Translation for IDL types problem

6 posts / 0 new
Last post
Offline
Last seen: 5 years 3 days ago
Joined: 08/13/2014
Posts: 55
Translation for IDL types problem

Hi

I have two questions:

1- Is it possible to stop translation for enum types in rtiddsgen? I mean something like "@resolve-name off" but for the whole enum. 

2- Does "rti recording service" have any problems with the types in IDL file indicated with "@resolve-name off" directive?

Thanks in advance for your help.

Bonjefir

Gerardo Pardo's picture
Offline
Last seen: 3 days 5 hours ago
Joined: 06/02/2010
Posts: 602

Hi,

Regarding question #1 would ne Ied to understand more about what you are trying to do. Can you attache an example IDL and explain a bit more why you do not want the enum to be resolved in the IDL?  Do you mean that you do not have the enum declaration the same IDL file? Also what is programming language are you using? I can think of some solutions but they are programming-language specific..
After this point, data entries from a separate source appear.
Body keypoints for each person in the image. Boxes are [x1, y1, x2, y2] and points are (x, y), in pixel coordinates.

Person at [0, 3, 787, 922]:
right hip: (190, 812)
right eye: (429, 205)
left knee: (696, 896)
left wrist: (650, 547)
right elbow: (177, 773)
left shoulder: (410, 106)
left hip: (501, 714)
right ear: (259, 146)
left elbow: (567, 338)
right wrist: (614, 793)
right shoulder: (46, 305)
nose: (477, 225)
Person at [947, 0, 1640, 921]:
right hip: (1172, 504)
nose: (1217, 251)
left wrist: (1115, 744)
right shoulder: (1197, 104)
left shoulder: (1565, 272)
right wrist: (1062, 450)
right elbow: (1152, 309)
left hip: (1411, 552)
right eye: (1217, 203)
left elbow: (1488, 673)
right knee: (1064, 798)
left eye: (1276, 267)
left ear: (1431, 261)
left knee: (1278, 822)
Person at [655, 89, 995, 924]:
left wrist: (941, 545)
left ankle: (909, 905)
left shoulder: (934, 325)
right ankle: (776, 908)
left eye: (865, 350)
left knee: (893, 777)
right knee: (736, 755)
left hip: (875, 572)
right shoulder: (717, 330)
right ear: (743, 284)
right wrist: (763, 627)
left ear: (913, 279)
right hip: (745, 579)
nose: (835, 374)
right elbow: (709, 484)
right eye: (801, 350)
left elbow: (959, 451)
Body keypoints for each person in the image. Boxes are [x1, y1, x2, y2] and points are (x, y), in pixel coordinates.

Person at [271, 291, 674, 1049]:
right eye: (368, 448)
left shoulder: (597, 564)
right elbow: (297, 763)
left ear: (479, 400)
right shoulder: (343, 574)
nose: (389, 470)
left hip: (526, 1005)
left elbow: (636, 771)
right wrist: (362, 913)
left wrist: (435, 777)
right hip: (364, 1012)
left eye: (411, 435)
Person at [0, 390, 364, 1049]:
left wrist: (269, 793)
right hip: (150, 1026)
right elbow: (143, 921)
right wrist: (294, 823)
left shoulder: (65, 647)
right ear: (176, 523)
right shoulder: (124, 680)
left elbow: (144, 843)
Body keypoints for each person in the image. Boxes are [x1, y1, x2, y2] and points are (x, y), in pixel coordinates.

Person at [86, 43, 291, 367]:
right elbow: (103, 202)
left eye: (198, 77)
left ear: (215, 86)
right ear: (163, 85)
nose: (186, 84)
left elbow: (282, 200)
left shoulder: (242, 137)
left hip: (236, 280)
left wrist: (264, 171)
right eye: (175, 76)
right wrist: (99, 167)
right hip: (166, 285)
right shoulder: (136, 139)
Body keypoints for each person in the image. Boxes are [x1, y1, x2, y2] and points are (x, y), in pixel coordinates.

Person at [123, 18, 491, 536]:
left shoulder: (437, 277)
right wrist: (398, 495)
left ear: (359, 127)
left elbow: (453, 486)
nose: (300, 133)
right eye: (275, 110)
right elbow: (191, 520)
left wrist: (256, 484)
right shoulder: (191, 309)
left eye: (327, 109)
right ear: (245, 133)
Regarding question #2. The @resolve-name does not affect the type being generated. What it does is a "forward declaration" to tell rtiddsgen to allow the type to be referenced from other types and not give an error even if the type definition is not in the IDL files known to the rtiddsgen execution. However those types still need to be generated (e.g. by a separate execution of rtiddsgen on a differnt IDL file) and all the resulting files linked together. So at run-time from the recorder perspective there are ony two situations: Either the type of the data being recorder is known (e.g. via discovery-propagated typecodes) or not.  Either situation is indepedent of the presence of the @resolve-name in the IDL. That only affects the checking performed by rtiddsgen not the end code being compiled.

Gerardo

Offline
Last seen: 5 years 3 days ago
Joined: 08/13/2014
Posts: 55

Hi Gerardo

First thanks for your nice and comprehensive answer. About question #1, please take a look at this: https://community.rti.com/forum-topic/how-use-generated-enums-rtiddsgen-modern-c-code

About the second question, I'm almost get your answer but there is only one question left. Based on your answer, RTI recording service won't record data if its type is unknown. Is it true?

Bonjefir

Offline
Last seen: 6 years 12 months ago
Joined: 09/17/2015
Posts: 53

You can edit the c++03 templates of rtiddsgen2. So you can apply perhaps generate code alongside http://stackoverflow.com/questions/17823800/typedef-and-enum-or-enum-class to emulate classical c enums. 

Gerardo Pardo's picture
Offline
Last seen: 3 days 5 hours ago
Joined: 06/02/2010
Posts: 602

Hello Bonjefir,

Thank you for the reference. I understand this is pretty annoying when migrating the Enums from the tradicitonal to the new C++. I think editing the C++03 templates, as robuser suggests,  may be the only workaround if you do not want to migrate all the code. If you are migrating the code then perhaps using a smart editor that supports refactoring can help make it less painful.

Was this the main source of pain migrating from the Traditional C++ to the Modern C++ API? If so I think we may want to consider adding an option to support the old style enums to alliviate other users that want to migrate...

Regarding RTI Recording Service recoding data whose type is unknown.  This is indeed possible. This is described in Section 4.7 (Domain Properties) of the RTI Recording Service Users Manual.  To do this you need to specify

 <deserialize_mode>RTIDDS_DESERIALIZEMODE_AUTOMATIC</deserialize_mode>

This is done inside the <domain> section in the Recording Service XML configuration file.

With this configuration the data will be recorded in deserialized mode if the type is known and in serialized mode if the type is not known.

Gerardo

Offline
Last seen: 5 years 3 days ago
Joined: 08/13/2014
Posts: 55

Dear Gerardo,

Thanks for your nice and comprehensive answer and suggestion. I had to migrate the enum from traditional C++ to the Modern C++ API. But I welcome your suggestion to add an option to support the old style enums.